Center for Bioinformatics and Computational Biology, University of Maryland, College Park, USA.
BMC Genomics. 2011;12 Suppl 2(Suppl 2):S4. doi: 10.1186/1471-2164-12-S2-S4. Epub 2011 Jul 27.
A major goal of metagenomics is to characterize the microbial composition of an environment. The most popular approach relies on 16S rRNA sequencing, however this approach can generate biased estimates due to differences in the copy number of the gene between even closely related organisms, and due to PCR artifacts. The taxonomic composition can also be determined from metagenomic shotgun sequencing data by matching individual reads against a database of reference sequences. One major limitation of prior computational methods used for this purpose is the use of a universal classification threshold for all genes at all taxonomic levels.

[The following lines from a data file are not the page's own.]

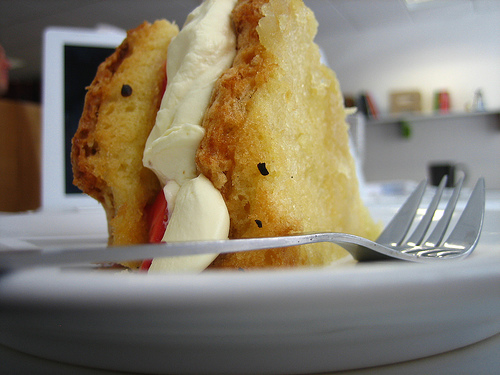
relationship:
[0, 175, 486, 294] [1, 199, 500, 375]
fork on plate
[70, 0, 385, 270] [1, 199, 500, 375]
food on plate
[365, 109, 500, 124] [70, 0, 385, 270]
shelf behind food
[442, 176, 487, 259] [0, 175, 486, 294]
prong on fork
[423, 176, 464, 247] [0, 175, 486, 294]
prong on fork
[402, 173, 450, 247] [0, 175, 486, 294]
prong on fork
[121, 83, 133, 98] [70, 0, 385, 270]
burnt area on food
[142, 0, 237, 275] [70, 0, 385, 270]
cream in food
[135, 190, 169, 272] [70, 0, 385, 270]
tomato in food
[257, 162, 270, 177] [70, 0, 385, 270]
burnt area on food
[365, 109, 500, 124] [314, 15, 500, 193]
shelf on wall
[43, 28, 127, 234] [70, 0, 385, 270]
laptop behind food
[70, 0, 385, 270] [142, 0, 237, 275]
food has cream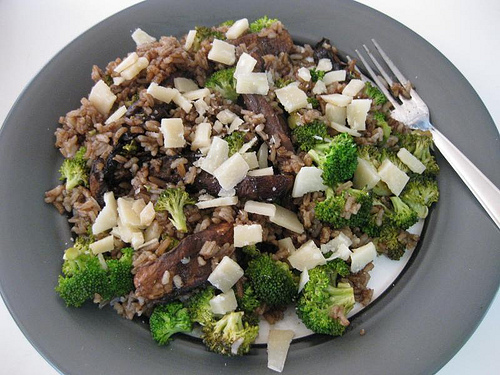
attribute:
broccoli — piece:
[286, 119, 410, 228]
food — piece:
[64, 33, 417, 352]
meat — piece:
[140, 246, 220, 294]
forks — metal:
[340, 37, 484, 217]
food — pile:
[65, 51, 422, 333]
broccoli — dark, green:
[293, 255, 365, 341]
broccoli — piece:
[313, 255, 397, 349]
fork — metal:
[327, 13, 483, 216]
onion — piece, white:
[268, 330, 279, 372]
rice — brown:
[116, 288, 144, 316]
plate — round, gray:
[18, 8, 483, 333]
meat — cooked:
[139, 242, 222, 320]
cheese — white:
[161, 112, 191, 154]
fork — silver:
[342, 32, 484, 231]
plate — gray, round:
[2, 2, 471, 370]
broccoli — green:
[232, 251, 307, 322]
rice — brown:
[145, 41, 199, 79]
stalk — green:
[328, 279, 360, 309]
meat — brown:
[122, 219, 249, 305]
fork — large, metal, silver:
[336, 29, 484, 206]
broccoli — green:
[46, 231, 139, 320]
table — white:
[1, 3, 483, 372]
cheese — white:
[213, 150, 255, 190]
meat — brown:
[131, 260, 185, 308]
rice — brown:
[147, 179, 246, 249]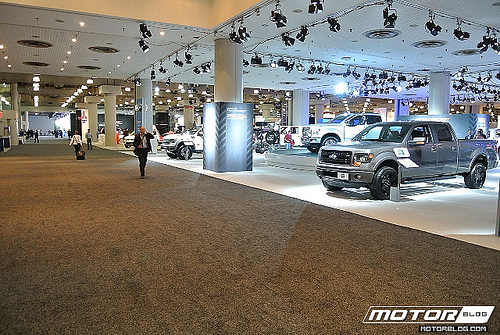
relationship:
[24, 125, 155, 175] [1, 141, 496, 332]
people are walking on carpet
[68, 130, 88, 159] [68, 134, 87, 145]
woman has shirt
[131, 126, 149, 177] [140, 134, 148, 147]
man has shirt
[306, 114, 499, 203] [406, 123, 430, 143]
truck has window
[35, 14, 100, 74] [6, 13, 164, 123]
lights in ceiling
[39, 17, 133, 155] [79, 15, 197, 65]
lights in room ceiling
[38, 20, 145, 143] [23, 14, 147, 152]
lights in ceiling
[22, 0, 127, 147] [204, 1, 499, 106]
lights in showroom ceiling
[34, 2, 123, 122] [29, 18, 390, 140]
lights in ceiling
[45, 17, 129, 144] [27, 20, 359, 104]
lights in ceiling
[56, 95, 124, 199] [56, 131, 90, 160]
woman pulling luggage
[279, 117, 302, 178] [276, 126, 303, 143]
person in shirt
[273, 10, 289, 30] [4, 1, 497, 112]
light on showroom ceiling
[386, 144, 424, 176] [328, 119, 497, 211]
label on truck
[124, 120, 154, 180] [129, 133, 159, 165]
man wearing suit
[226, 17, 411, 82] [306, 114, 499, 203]
lights above truck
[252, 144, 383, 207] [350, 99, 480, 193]
pedestal for white pickup truck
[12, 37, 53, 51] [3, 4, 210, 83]
air vent in ceiling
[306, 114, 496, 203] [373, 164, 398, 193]
truck has rim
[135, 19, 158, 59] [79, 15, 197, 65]
light on room ceiling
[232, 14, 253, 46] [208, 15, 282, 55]
light on ceiling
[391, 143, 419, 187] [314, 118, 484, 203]
display next to truck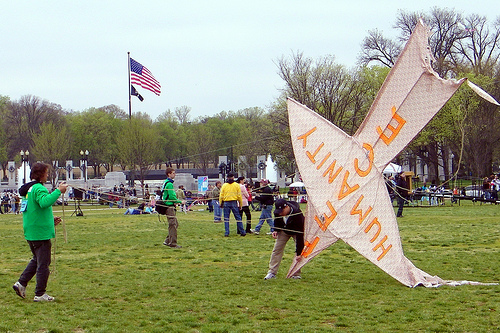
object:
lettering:
[296, 104, 406, 262]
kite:
[283, 19, 500, 289]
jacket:
[19, 181, 62, 241]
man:
[264, 199, 305, 280]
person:
[212, 181, 223, 223]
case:
[154, 200, 168, 213]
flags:
[127, 54, 162, 101]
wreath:
[258, 160, 268, 170]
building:
[1, 159, 304, 200]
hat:
[273, 200, 287, 215]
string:
[62, 78, 463, 245]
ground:
[0, 163, 500, 333]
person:
[237, 177, 254, 234]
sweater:
[237, 183, 249, 208]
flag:
[129, 60, 162, 94]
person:
[249, 179, 273, 235]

We propose that better classification results can be obtained by tuning the taxonomic classifier to each matching length, reference gene, and taxonomic level. We present a novel taxonomic classifier MetaPhyler (http://metaphyler.cbcb.umd.edu), which uses phylogenetic marker genes as a taxonomic reference. Results on simulated datasets demonstrate that MetaPhyler outperforms other tools commonly used in this context (CARMA, Megan and PhymmBL). We also present interesting results by analyzing a real metagenomic dataset.
We have introduced a novel taxonomic classification method for analyzing the microbial diversity from whole-metagenome shotgun sequences. Compared with previous approaches, MetaPhyler is much more accurate in estimating the phylogenetic composition. In addition, we have shown that MetaPhyler can be used to guide the discovery of novel organisms from metagenomic samples.
宏基因组学的主要目标是描述环境中的微生物组成。最流行的方法依赖于 16S rRNA 测序,但是由于基因拷贝数在甚至密切相关的生物之间存在差异,以及由于 PCR 伪影,这种方法可能会产生有偏差的估计。通过将单个读取与参考序列数据库进行匹配,也可以从宏基因组鸟枪法测序数据中确定分类组成。为此目的而使用的先前计算方法的一个主要限制是在所有分类水平上对所有基因使用通用分类阈值。
我们提出,通过根据每个匹配长度、参考基因和分类水平调整分类器,可以获得更好的分类结果。我们提出了一种新颖的分类器 MetaPhyler(http://metaphyler.cbcb.umd.edu),它使用系统发育标记基因作为分类参考。在模拟数据集上的结果表明,MetaPhyler 优于在这种情况下常用的其他工具(CARMA、Megan 和 PhymmBL)。我们还通过分析真实的宏基因组数据集呈现了有趣的结果。
我们引入了一种新的分类方法,用于分析全宏基因组鸟枪法序列中的微生物多样性。与以前的方法相比,MetaPhyler 在估计系统发育组成方面要准确得多。此外,我们已经表明,MetaPhyler 可用于指导从宏基因组样本中发现新的生物体。